In [5]:
from openai import OpenAI
import json
import csv
from tqdm import tqdm
import random
import re
import os

api_key = ""
# Initialize the OpenAI client
client = OpenAI(
    api_key=api_key
)

# Only neutral instanecs

In [7]:
with open("raw_data/healthver_climate-fever_all_neutral.json", 'r', encoding='utf-8') as f:
    data = json.load(f)

In [42]:
import json
from tqdm import tqdm
from openai import OpenAI  # make sure your OpenAI client is installed and set up


# ========== PROMPTS ==========

prompt_qa = """Given a claim, your task is to:
Read the claim carefully.

Generate two questions based on the claim that refer to information mentioned or implied in it:

- One WH-question.
- One Yes/No question.

Additionally:
- Try to focus on specific elements or details from the claim that could naturally invite questions.

For the WH-question, classify it as one of the following two types:
- Function Question – A question with a single definitive answer (e.g., “What is the capital of France?”).
- List Question – A question that may have multiple valid answers (e.g., “What causes air pollution?”).

Your response must follow the exact JSON format shown below:
{
  "wh_question": "<Your WH-question here>",
  "question_type": "<Function Question or List Question>",
  "yes_no_question": "<Your Yes/No question here>"
}
"""

prompt_verification = """You are given an evidence sentence and a question.

Task: Determine whether the evidence provides an answer to the question.

Evidence:
\"\"\"{evidence}\"\"\"

Question:
\"\"\"{question}\"\"\"

Instructions:
- If the evidence answers the question, respond only with "Yes".
- If the evidence does not answer the question, respond only with "No".
- Do not explain your answer. Just output "Yes" or "No".
"""

# ========== FUNCTIONS ==========

def get_gpt_response(prompt):
    response = client.chat.completions.create(
        model="gpt-4o",
        messages=[{"role": "user", "content": prompt}]
    )
    content = response.choices[0].message.content
    content = content.replace("```json", "").replace("```", "").strip()
    return content

def generate_questions(claim):
    combined_prompt = f"{prompt_qa}\n\nClaim:\n{claim}\n"
    raw_output = get_gpt_response(combined_prompt)
    try:
        return json.loads(raw_output)
    except json.JSONDecodeError:
        print("Failed to decode JSON from:", raw_output)
        return None

def check_evidence_answers_question(evidence, question):
    verification_prompt = prompt_verification.format(evidence=evidence, question=question)
    response = get_gpt_response(verification_prompt)
    return response.strip()

# ========== MAIN PROCESS ==========

# Load your input data
with open("raw_data/healthver_climate-fever_all_neutral.json", 'r', encoding='utf-8') as f:
    instances = json.load(f)

for instance in tqdm(instances[:2]):  # Only first 2 for testing
    claim = instance['claim']
    evidences = instance['evidences']
    
    # Phase 1: Generate questions based only on the claim
    questions = generate_questions(claim)
    if questions is None:
        instance['generated_questions'] = {}
        continue  # No questions generated

    valid_questions = {}

    # Phase 2: Check WH-question
    wh_is_answered = False
    for evidence in evidences:
        wh_answered = check_evidence_answers_question(evidence, questions['wh_question'])
        if wh_answered.lower() == "yes":
            wh_is_answered = True
            break

    if not wh_is_answered:
        valid_questions["wh_question"] = questions["wh_question"]
        valid_questions["question_type"] = questions["question_type"]

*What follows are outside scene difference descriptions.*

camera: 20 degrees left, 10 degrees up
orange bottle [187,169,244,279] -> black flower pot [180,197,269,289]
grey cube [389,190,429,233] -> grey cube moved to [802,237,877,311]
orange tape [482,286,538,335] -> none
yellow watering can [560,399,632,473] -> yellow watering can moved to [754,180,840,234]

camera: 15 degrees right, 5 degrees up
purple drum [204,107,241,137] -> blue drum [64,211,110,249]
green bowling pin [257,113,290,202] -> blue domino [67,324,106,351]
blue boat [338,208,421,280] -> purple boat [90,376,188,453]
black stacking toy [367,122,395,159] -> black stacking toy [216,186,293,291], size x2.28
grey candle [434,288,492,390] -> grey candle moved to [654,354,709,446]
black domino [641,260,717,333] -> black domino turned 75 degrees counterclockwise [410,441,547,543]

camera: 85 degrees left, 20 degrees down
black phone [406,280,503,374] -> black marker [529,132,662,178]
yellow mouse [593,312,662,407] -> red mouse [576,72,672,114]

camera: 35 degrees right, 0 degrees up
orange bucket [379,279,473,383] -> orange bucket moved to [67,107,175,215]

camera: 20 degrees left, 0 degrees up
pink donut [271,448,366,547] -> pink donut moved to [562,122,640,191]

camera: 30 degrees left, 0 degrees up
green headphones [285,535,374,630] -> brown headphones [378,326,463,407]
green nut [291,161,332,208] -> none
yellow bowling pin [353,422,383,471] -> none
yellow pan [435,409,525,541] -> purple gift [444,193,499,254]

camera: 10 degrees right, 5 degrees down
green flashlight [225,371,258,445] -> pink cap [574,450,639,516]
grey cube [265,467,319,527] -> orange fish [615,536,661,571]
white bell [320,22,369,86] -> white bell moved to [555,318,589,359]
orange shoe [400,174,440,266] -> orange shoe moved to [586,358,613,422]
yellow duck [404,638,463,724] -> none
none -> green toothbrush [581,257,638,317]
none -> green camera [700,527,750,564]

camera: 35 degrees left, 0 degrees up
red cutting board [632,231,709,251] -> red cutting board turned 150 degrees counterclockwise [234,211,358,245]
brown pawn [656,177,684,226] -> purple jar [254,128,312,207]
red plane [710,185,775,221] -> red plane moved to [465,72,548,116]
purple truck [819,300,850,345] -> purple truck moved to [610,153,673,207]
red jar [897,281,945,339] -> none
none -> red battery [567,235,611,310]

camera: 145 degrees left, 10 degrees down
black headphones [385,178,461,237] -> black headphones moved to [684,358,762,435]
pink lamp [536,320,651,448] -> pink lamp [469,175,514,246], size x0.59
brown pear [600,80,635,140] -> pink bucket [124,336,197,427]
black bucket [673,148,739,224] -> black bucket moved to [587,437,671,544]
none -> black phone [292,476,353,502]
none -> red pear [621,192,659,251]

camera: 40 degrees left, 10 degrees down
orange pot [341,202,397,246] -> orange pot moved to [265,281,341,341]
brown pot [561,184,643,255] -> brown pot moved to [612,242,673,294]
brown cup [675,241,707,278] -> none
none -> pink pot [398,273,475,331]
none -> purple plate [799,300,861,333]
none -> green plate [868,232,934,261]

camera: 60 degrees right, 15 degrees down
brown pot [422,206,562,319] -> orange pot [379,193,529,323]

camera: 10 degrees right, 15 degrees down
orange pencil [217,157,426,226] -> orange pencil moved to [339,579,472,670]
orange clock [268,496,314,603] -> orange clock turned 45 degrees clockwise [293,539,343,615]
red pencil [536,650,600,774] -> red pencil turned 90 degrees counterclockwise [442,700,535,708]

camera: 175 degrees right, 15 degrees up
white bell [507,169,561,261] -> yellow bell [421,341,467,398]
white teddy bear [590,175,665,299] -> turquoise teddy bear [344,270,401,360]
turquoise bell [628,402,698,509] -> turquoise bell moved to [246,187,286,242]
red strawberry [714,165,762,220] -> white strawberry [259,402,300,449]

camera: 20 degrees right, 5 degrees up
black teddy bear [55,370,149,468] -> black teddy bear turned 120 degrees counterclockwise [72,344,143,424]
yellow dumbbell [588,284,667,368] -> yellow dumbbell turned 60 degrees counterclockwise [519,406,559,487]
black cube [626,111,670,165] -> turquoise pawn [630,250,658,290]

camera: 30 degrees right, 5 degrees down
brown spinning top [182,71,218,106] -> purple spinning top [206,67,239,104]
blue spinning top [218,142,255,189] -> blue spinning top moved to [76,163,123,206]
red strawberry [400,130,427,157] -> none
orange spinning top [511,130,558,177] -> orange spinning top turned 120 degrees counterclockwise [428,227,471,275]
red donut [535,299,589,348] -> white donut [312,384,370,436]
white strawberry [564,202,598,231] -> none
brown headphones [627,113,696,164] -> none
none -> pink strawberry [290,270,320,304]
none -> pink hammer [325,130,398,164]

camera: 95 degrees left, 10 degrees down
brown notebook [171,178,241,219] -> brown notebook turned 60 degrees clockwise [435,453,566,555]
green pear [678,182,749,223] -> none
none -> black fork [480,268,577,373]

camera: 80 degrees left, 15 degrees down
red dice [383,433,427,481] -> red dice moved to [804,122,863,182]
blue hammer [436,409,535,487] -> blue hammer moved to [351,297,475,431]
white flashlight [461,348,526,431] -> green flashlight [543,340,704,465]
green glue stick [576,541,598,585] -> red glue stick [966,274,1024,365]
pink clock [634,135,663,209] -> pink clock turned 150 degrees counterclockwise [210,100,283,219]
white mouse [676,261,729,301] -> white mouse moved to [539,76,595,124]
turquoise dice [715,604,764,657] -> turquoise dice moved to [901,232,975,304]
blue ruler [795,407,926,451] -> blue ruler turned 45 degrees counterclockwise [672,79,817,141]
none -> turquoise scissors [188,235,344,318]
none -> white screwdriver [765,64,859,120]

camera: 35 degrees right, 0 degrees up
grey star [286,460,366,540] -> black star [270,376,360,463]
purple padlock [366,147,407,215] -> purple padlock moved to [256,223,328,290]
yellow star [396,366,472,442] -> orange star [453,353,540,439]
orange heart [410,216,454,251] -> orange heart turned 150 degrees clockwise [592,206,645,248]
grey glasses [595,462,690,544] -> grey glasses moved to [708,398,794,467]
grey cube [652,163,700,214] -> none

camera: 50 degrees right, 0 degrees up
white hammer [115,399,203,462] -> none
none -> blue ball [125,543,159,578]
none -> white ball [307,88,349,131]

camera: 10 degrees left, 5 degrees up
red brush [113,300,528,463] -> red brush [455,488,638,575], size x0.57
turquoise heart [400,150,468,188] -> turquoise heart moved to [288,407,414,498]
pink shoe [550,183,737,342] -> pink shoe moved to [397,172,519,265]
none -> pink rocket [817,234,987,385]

    # Phase 3: Check Yes/No question
    yesno_is_answered = False
    for evidence in evidences:
        yesno_answered = check_evidence_answers_question(evidence, questions['yes_no_question'])
        if yesno_answered.lower() == "yes":
            yesno_is_answered = True
            break

    if not yesno_is_answered:
        valid_questions["yes_no_question"] = questions["yes_no_question"]

    # Add valid generated questions to the instance
    instance['generated_questions'] = valid_questions

# Save all results (original data + new field)
with open("raw_data/healthver_climate-fever_all_neutral_with_questions.json", "w", encoding='utf-8') as f_out:
    json.dump(instances, f_out, indent=2, ensure_ascii=False)

print("✅ Finished updating instances with generated questions!")

100%|████████████████████████████████████████████████████████████████████████████████████| 2/2 [00:20<00:00, 10.10s/it]

✅ Finished updating instances with generated questions!